Une serre commercialisée par Casado
Agrilogic travaille avec l’entreprise périgourdine Casado pour commercialiser son concept de serre fermée en métropole. Une couverture type Ondex est jugée par Joël Despujols comme plus « stratégique » vis-à-vis du risque de grêle notamment, mais une couverture souple est possible. Au choix également : simple paroi ou double paroi gonflable ; panneaux solaires in situ ou à côté. Une telle serre se justifie à partir de 2 ou 3 chapelles. La longueur minimum est de 20 m et maximum de 60 m. La hauteur maximale est de 4,50 m. « Le choix géométrique impacte le coût au mètre carré, prévient Joël Despujols. Mieux vaut allonger la serre que de l’élargir pour limiter les surfaces de cooling nécessaires ». En Outre-mer, deux serres fonctionnent depuis deux ans en Nouvelle-Calédonie. Cinq dossiers sont en cours en Nouvelle-Calédonie, à la Réunion, en Guadeloupe et à Tahiti.
L’évaluation de la serre se poursuit
Cette année un blanchiment léger a été opéré pour compenser le fait que le temps d’extraction d’air est limité pour respecter les souhaits d’un riverain. « Le but a été de casser le rayonnement direct par un blanchiment à 10 à 15 %, sans impact sur la photosynthèse car c’est le maintien du rayonnement qui permet de soutenir le cycle des fraises remontantes », pointe Joël Despujols.
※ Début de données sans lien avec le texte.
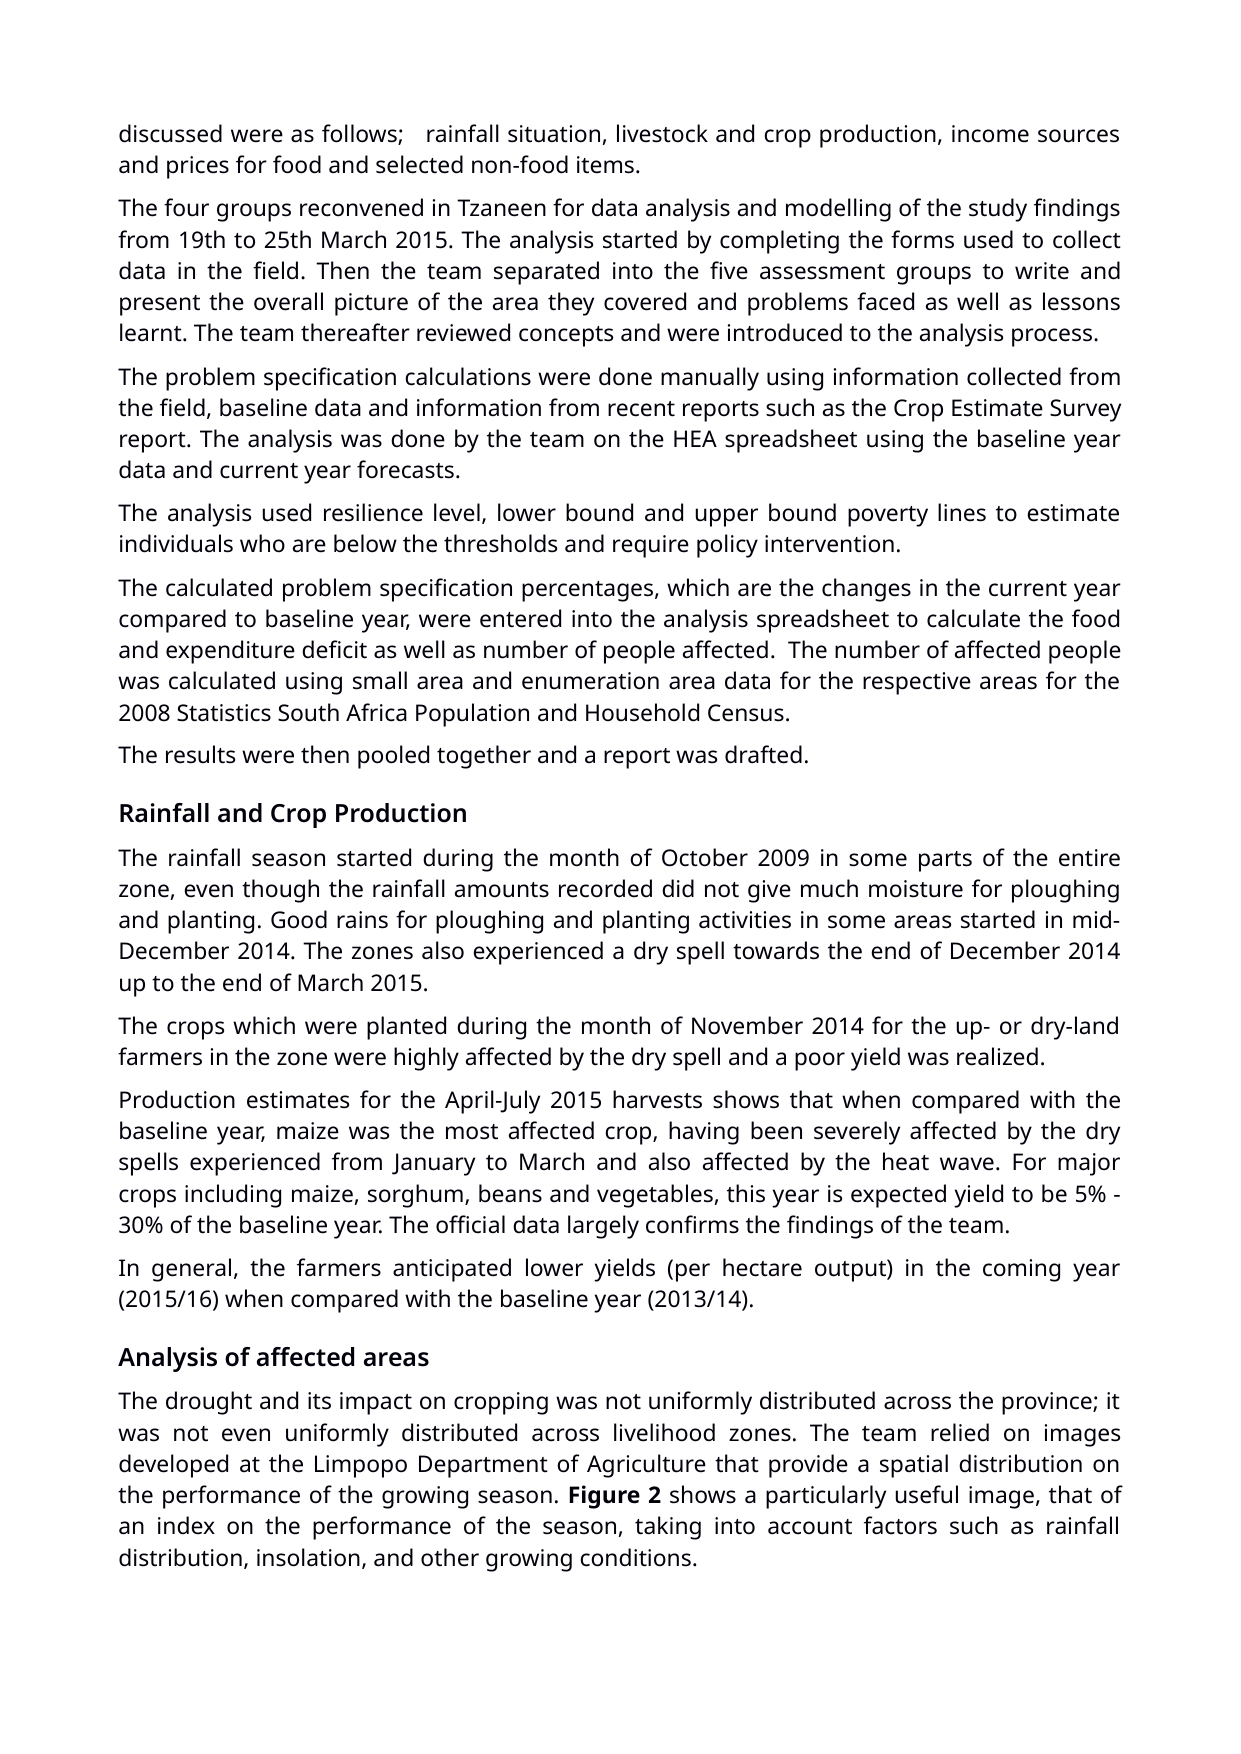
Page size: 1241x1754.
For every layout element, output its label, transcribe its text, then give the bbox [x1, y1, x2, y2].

L’équipe réfléchit à tester la spécialisation de la serre dans une culture ou la séparation des deux cultures pour éviter les interactions sans impact sur la circulation adéquate de l’air. Sébastien Cavaignac estime aussi qu’il serait intéressant pour l’avenir d’étudier quelles autres cultures pourraient s’y adapter ou encore d’analyser la consommation d’eau entre le pad cooling et l’irrigation des plants, qui pourrait être moindre.
Des résultats très encourageants en situation caniculaire en fraise en 2026
Sur 2026, en fraise Charlotte, le rendement cumulé en grammes par plant est nettement plus élevé en serre Agrinéa que dans le tunnel témoin.
En semaine 29, dans un contexte caniculaire, la production en Agrinéa atteint 400 grammes par plant soit 120 grammes par plant de plus que le témoin. « Ce sont des résultats plutôt intéressants qui vont s’accentuer étant donné que la culture sous tunnel est terminée », commente Sébastien Cavaignac, président d’Invenio.